What’s a real life example? Cambridge SoundWorks’ used ethnographic research to determine why sales of its new speakers were slow despite enthusiasm from male prospects. The retailer sent researchers out with video cameras to follow prospective customers for two weeks and they discovered the “spousal acceptance factor.” Men were being talked out of their purchase by girlfriends and wives who thought the speakers were ugly – an insight men didn’t offer up in a traditional focus group. They offered a new range of sneakers with a new look and they became the best-selling product line in the company’s history.

Are you using focus groups because they are quicker and cheaper than quantitative studies? Maybe its time you try an ethnographic study.

Online Research: Temptations and Limitations

Internet research is quickly gaining popularity as a marketing research method. In fact, growth of research via the web has increased six times the rate of total market research. The advantages of Internet research include real-time reporting, reduced costs, personalization, higher response rates, and the ability to contact hard-to-reach targets. But what are the disadvantages?

A recent American Psychology article detailed several disadvantages of online surveys. We must be careful of sample bias that effects the generalizability of your data. Unlike random dialing of telephone numbers, nothing exists to give you a random sample of Internet users. And people who can participate in online studies tend to skew towards certain demographic profiles other than the general population. In addition, response rates for online surveys versus paper are generally lower. Online participants may drop out before completing a study and there is often difficulty in getting a hold of them at a later time. This is because email addresses change more frequently than phone numbers and mailing addresses. Online also runs the risks of multiple submissions or flooding a site and people may act differently online than they do in real-life social interactions. Also are participants who they say they are? With an in-person study, you can see that someone is who he or she says they are.

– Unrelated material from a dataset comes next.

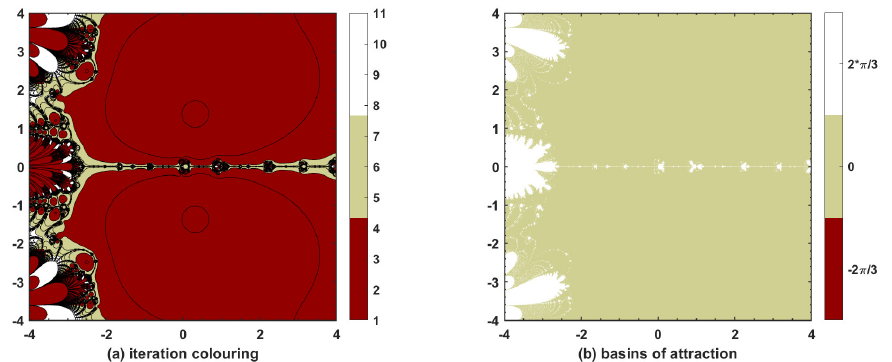
Figure 6. The basins of attractions by the proposed method PM 10 for P 4 ( z ) .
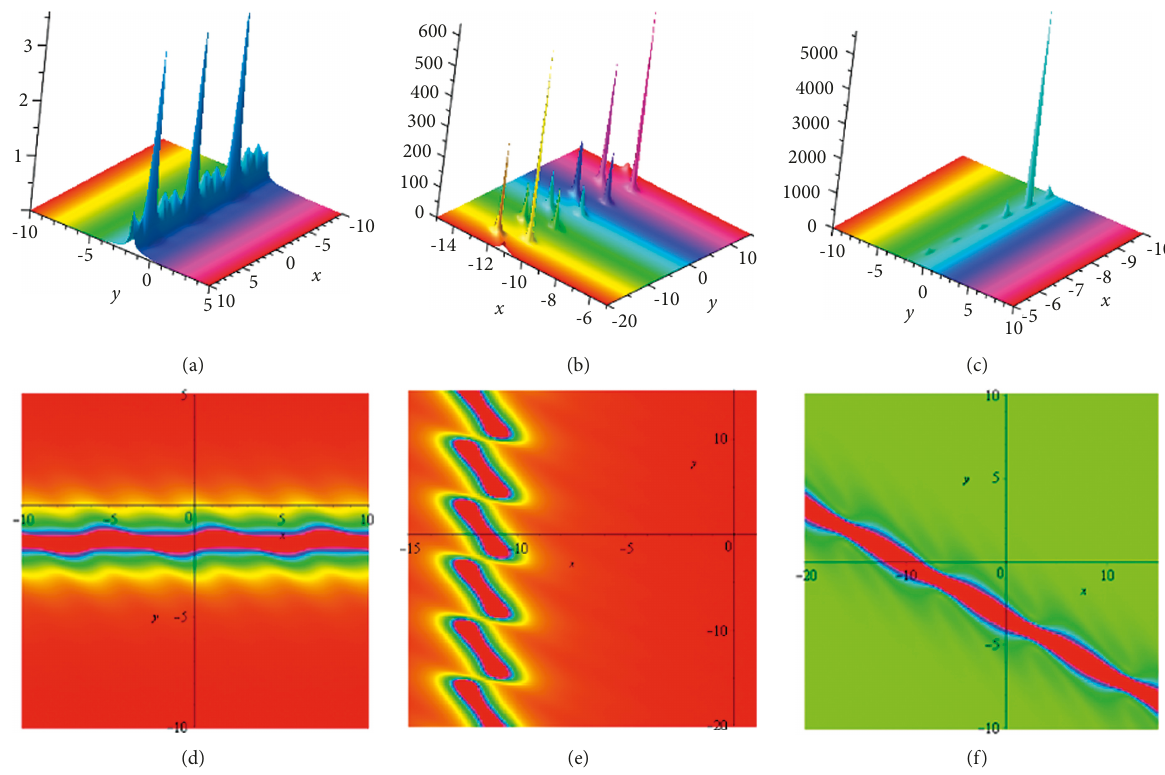
� 1 , c � 1/10 , t � − 2. (a) f 1. (b) f 2. (c) f 3. (d) f 4. (e) f 5. 0 1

Another fact to consider is that the vast majority of online research is quantitative with companies using applications like SurveyMonkey and Zoomerang. There are limitations in conducting qualitative research online – how do you get someone to taste your product or what if you need to observe their behavior? Internet research is gaining ground and may be attractive because of its immediacy and lower cost, but it is good for us all to also keep in mind its limitations.